Building AI for Observability with AWS Bedrock

In my previous post, I wrote about closing the last mile of observability with AI . The core idea was simple: we already have plenty of metrics, logs, and traces, but the real challenge is turning them into insights and answers that engineers can act on.

In that post, I highlighted two main gaps:

  • Connector layer – bridging multiple observability tools like Prometheus, Thanos, Elastic, etc.
  • Insight layer – going beyond raw queries to provide real context and recommendations.

Now, I’ve been experimenting with AWS Bedrock , and it feels like a natural way to solve both layers.

Why Bedrock?

What excites me about Bedrock is how it combines models with action groups :

  • Models give you the reasoning power to understand a user’s question in plain English.
  • Action groups let the model trigger Lambda functions, fetch data from observability tools, and return structured answers.

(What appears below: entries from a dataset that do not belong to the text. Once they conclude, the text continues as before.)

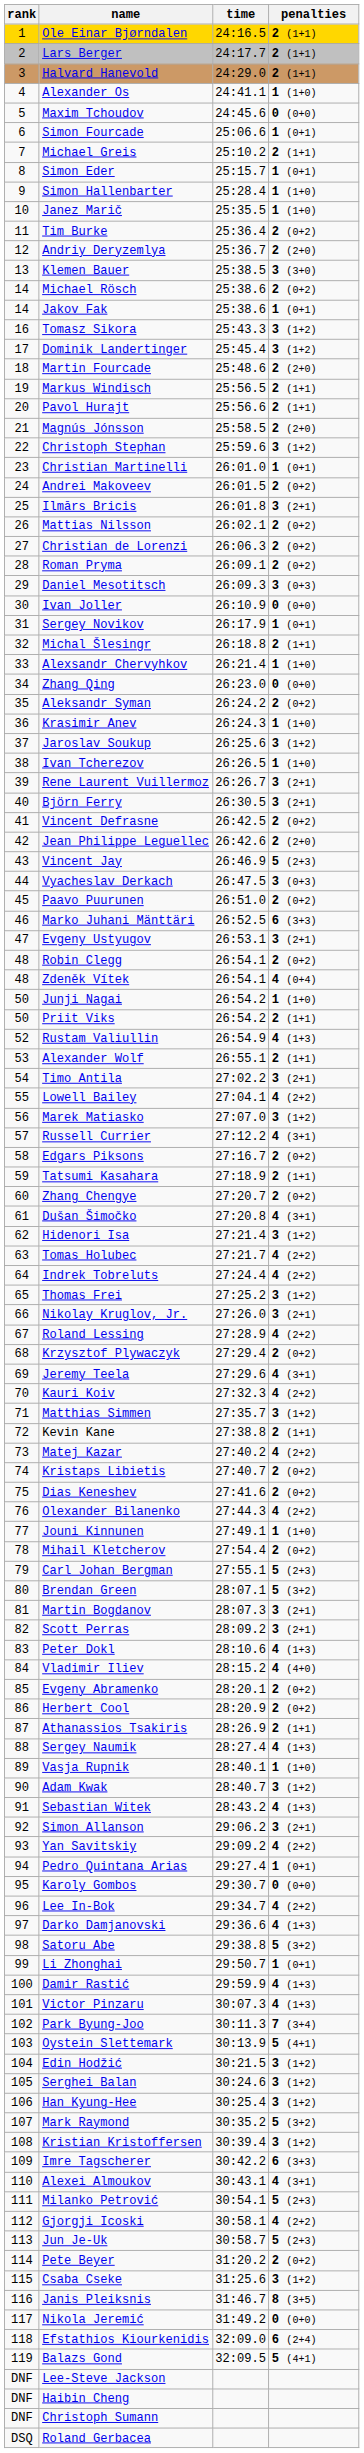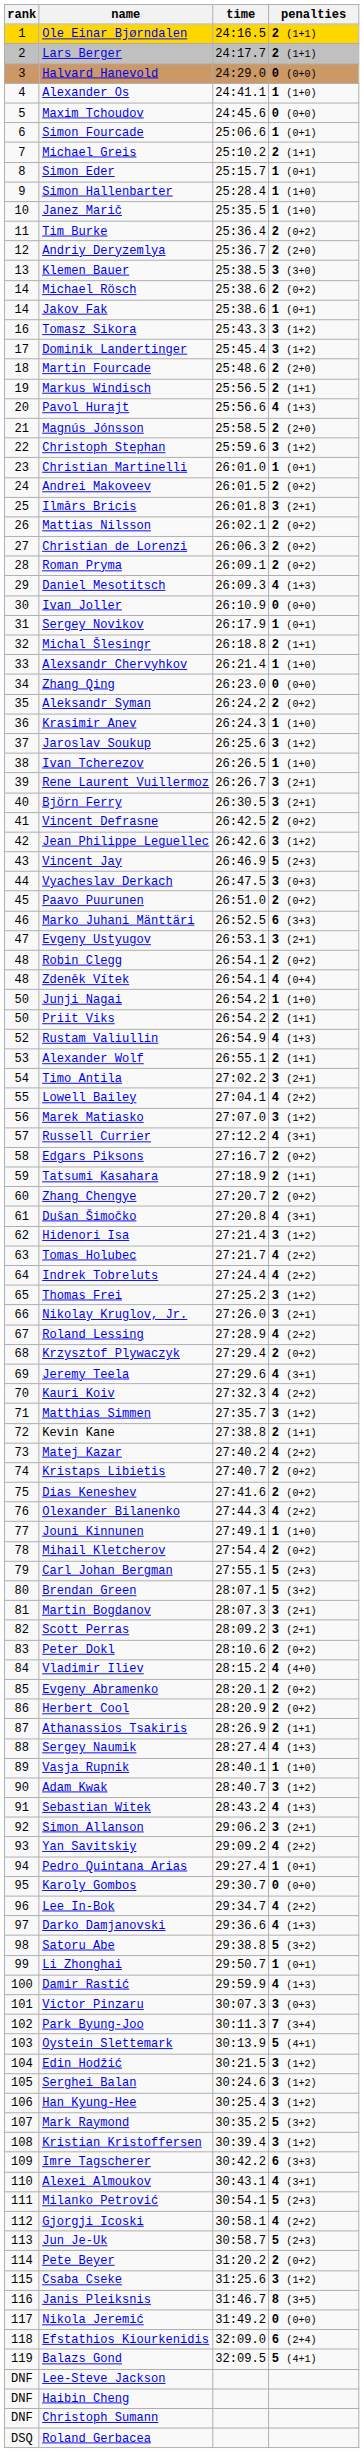Halvard Hanevold | penalties: 2 (1+1) -> 0 (0+0)
Pavol Hurajt | penalties: 2 (1+1) -> 4 (1+3)
Daniel Mesotitsch | penalties: 3 (0+3) -> 4 (1+3)
Jean Philippe Leguellec | penalties: 2 (2+0) -> 3 (1+2)
Peter Dokl | penalties: 4 (1+3) -> 2 (0+2)
Victor Pinzaru | penalties: 4 (1+3) -> 3 (0+3)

In practice, this means I can ask something like:

“Error rate increased in the last hour, help diagnose”

The Bedrock agent:

  1. Understands the intent behind the question.
  2. Calls the right connector (Prometheus/Thanos/Elastic) via an action group.
  3. Returns not just numbers, but insights — e.g., “CPU utilization spiked to 85% in the last 10 minutes, which likely caused the slowdown.”

Design of AWS Bedrock for Observability


observability AI

Personal Takeaway

For me, this feels like a big step toward making observability human-friendly . Engineers don’t want to remember PromQL syntax or juggle Grafana dashboards at 2 AM. They want to ask questions and get answers.

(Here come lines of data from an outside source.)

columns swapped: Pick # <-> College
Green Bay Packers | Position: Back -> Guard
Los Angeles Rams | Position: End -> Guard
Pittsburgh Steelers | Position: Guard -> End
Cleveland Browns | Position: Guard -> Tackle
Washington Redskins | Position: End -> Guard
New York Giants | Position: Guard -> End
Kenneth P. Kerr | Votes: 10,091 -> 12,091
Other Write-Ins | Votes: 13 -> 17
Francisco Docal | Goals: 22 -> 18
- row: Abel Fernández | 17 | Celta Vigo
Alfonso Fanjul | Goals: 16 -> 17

Bedrock makes this possible without building everything from scratch. It’s the missing piece that bridges observability data with AI-driven insights .

What’s Next

I’m continuing to explore how we can extend this further — from drawing graphs directly in the chat UI to integrating knowledge bases for deeper context. But even at this stage, I can see Bedrock lowering the barrier for building AI in observability.

And that’s the real win: helping teams move faster, solve problems sooner, and sleep a little better.